TEXT EXCERPT below:
# Geophagus Spawn -- Advice Needed



## Emily (May 4, 2010)

Hi everyone,

My Red Head Tapajos spawned (to my surprise) in my 120g community tank. I know if I leave them to be raised naturally they will probably slowly get eaten, so I am wondering what you guys would recommend. My options seem to be:

1. Remove the rock with the eggs and put it in a small tank with methylene blue and an airstone, so raise them without parents at all.
2. Remove both parents once they hold the eggs and move them to a spare 20g (I wish I had bigger, but that's all I have).
3. Let the parents hold them for a while, then strip them and move fry to a small tank. 
4. See if I can fashion a tank divider and leave parents with fry in a space about 1/4th the tank size, then eventually move larger fry into a small tank

Also, when should I begin trying to feed the fry? If anyone could advise on what they would recommend I would really appreciate it.


----------



## mollyb (May 18, 2010)
End of TEXT EXCERPT.
GIVEN INFORMATION below:
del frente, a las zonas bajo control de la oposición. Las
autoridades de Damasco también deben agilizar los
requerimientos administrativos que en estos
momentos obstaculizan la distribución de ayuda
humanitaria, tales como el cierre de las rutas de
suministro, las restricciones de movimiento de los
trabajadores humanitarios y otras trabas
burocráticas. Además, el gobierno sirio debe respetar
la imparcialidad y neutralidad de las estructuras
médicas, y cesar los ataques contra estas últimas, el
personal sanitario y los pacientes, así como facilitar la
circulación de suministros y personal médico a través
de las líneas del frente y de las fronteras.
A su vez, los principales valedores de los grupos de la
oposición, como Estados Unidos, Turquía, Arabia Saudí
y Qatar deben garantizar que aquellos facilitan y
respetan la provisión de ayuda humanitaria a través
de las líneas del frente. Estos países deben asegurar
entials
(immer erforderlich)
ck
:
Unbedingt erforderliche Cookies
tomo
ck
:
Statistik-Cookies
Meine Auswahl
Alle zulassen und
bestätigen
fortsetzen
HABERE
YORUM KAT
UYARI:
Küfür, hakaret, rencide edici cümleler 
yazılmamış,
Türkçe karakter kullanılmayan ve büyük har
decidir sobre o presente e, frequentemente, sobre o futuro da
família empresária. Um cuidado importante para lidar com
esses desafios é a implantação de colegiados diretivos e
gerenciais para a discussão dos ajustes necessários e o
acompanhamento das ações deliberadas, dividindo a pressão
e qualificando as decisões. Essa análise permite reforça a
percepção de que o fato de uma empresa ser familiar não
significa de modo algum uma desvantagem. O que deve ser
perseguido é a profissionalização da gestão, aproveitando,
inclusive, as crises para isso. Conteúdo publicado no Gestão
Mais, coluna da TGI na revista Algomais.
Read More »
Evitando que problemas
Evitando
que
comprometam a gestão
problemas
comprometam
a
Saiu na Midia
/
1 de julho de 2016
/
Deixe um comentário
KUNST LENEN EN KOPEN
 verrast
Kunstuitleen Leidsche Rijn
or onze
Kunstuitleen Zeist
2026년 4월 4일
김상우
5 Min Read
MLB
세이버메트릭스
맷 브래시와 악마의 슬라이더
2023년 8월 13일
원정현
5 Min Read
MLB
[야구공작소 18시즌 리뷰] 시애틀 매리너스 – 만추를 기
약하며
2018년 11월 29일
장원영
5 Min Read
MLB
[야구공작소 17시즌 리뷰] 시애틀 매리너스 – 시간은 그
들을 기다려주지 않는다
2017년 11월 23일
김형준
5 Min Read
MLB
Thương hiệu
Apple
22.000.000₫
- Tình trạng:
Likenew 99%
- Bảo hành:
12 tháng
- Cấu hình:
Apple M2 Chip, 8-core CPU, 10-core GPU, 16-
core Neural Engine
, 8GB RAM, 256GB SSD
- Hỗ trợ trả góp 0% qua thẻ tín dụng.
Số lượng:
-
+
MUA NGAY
End of GIVEN INFORMATION.
_TASK DIRECTIONS_
Answer these about the Geophagus spawn thread:
1. What size is the community tank where the fish spawned?
2. What two things does the first option say to put in the small tank with the eggs?
3. What further question does Emily ask after listing her options?

_SOLUTION_
1. 120g
2. Methylene blue and an airstone
3. When she should begin trying to feed the fry